# Goal of the exercise
The lines from the one containing "fruit: present [182,197,207,222]" to the end of the entries, both included, are what you need to transcribe exactly, without pictures and without anything else.

(Before-and-after object states)

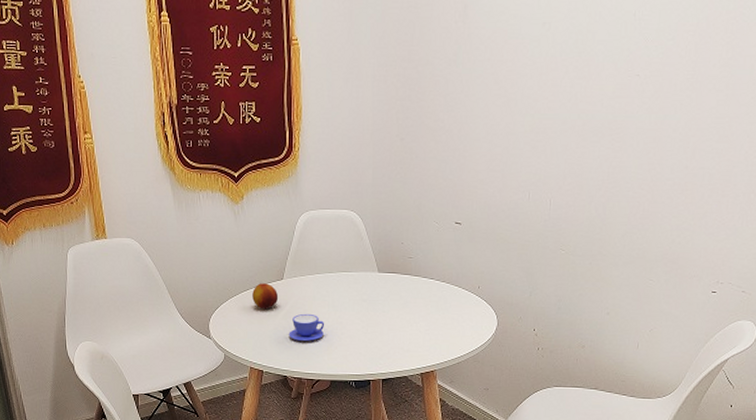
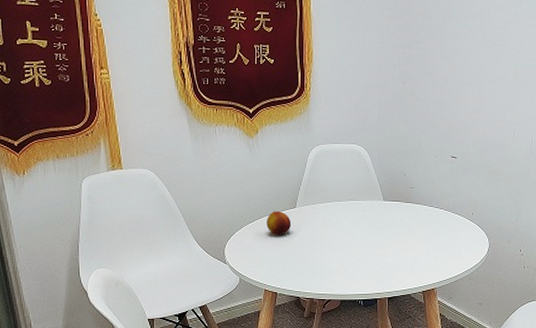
teacup: present [289,313,325,341] -> none [301,239,335,264]

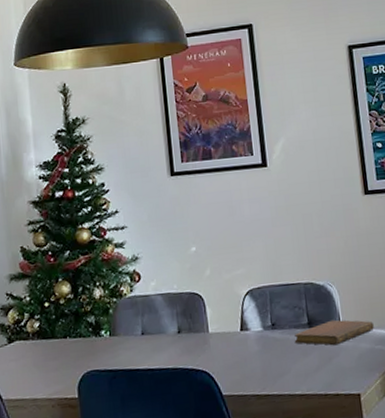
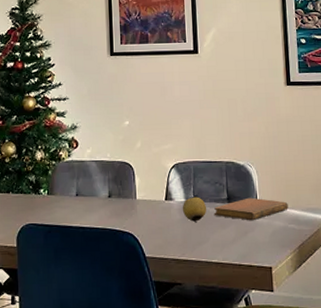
fruit: none [259,324,287,352] -> present [182,197,207,222]

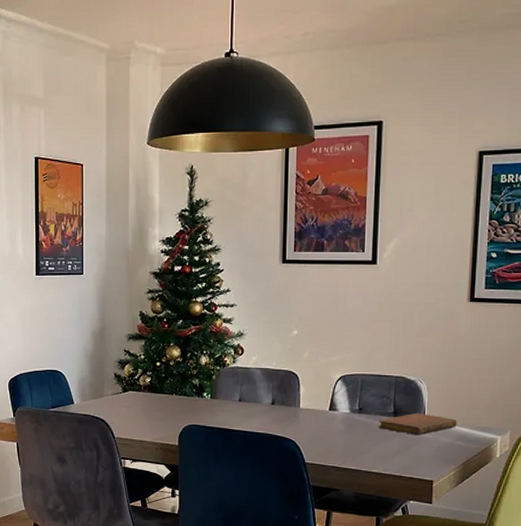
fruit: present [182,197,207,222] -> none [346,409,372,433]

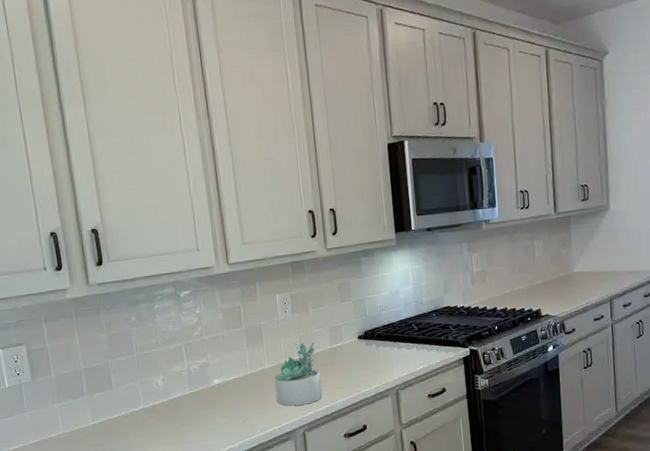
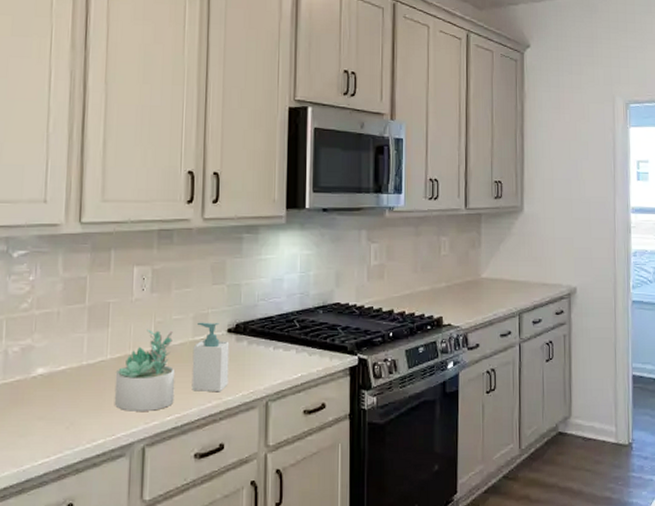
soap bottle: none [332,332,364,387] -> present [191,322,230,393]

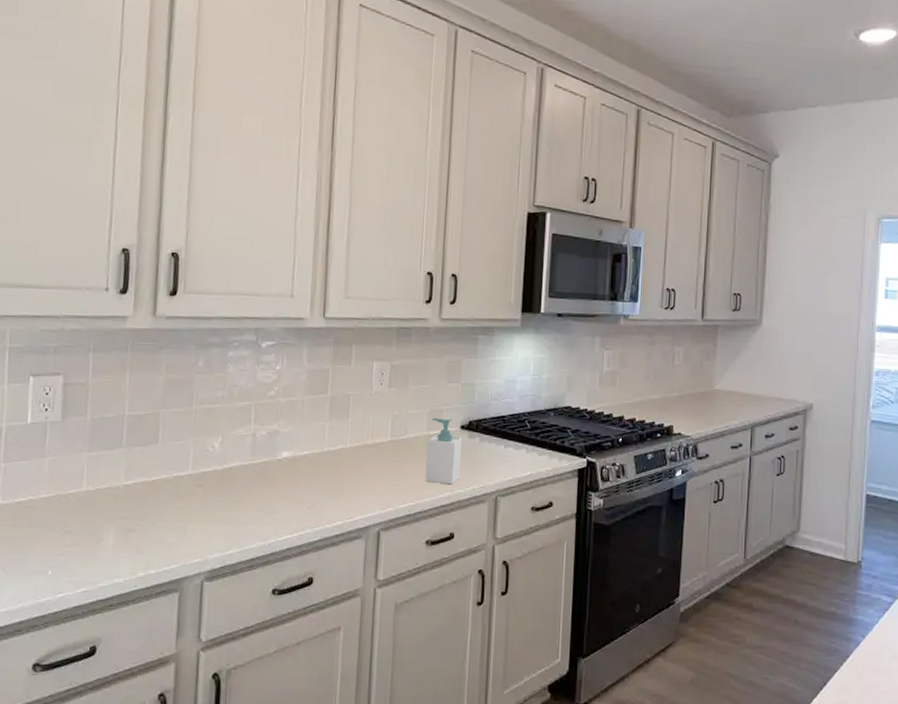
succulent plant: present [114,329,175,411] -> none [352,421,410,498]

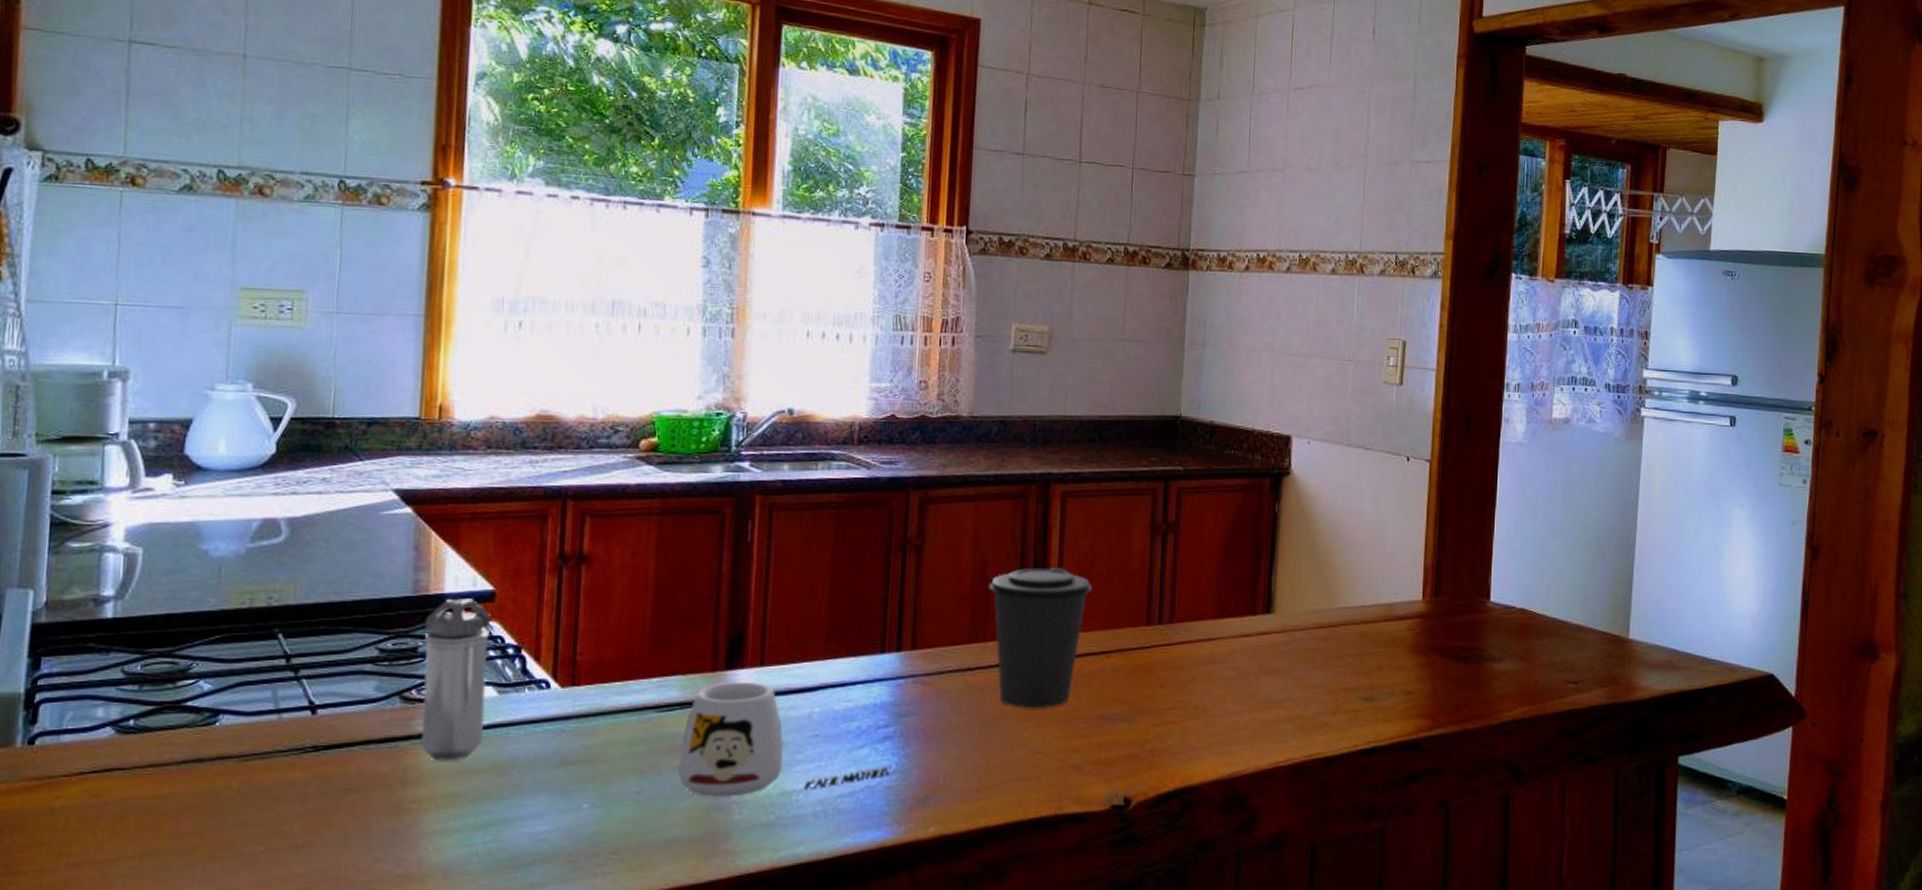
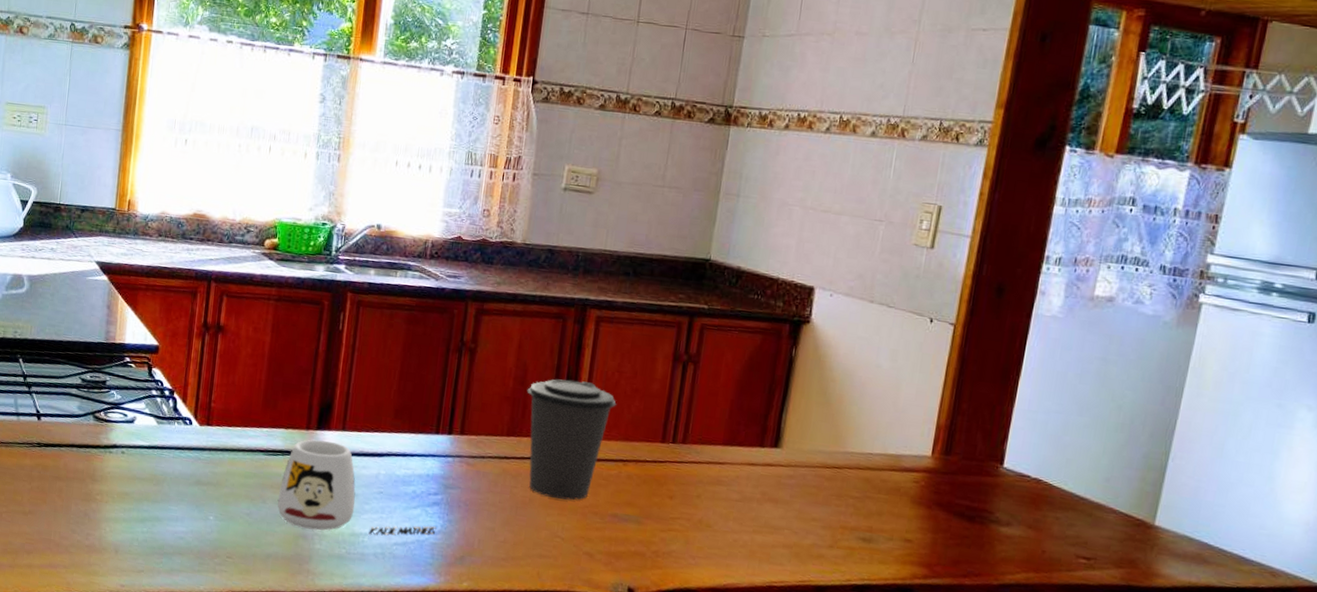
shaker: present [421,598,491,761] -> none [105,347,155,469]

# Written answer
fruit: present [182,197,207,222] -> none [346,409,372,433]

soap bottle: none [332,332,364,387] -> present [191,322,230,393]

succulent plant: present [114,329,175,411] -> none [352,421,410,498]

shaker: present [421,598,491,761] -> none [105,347,155,469]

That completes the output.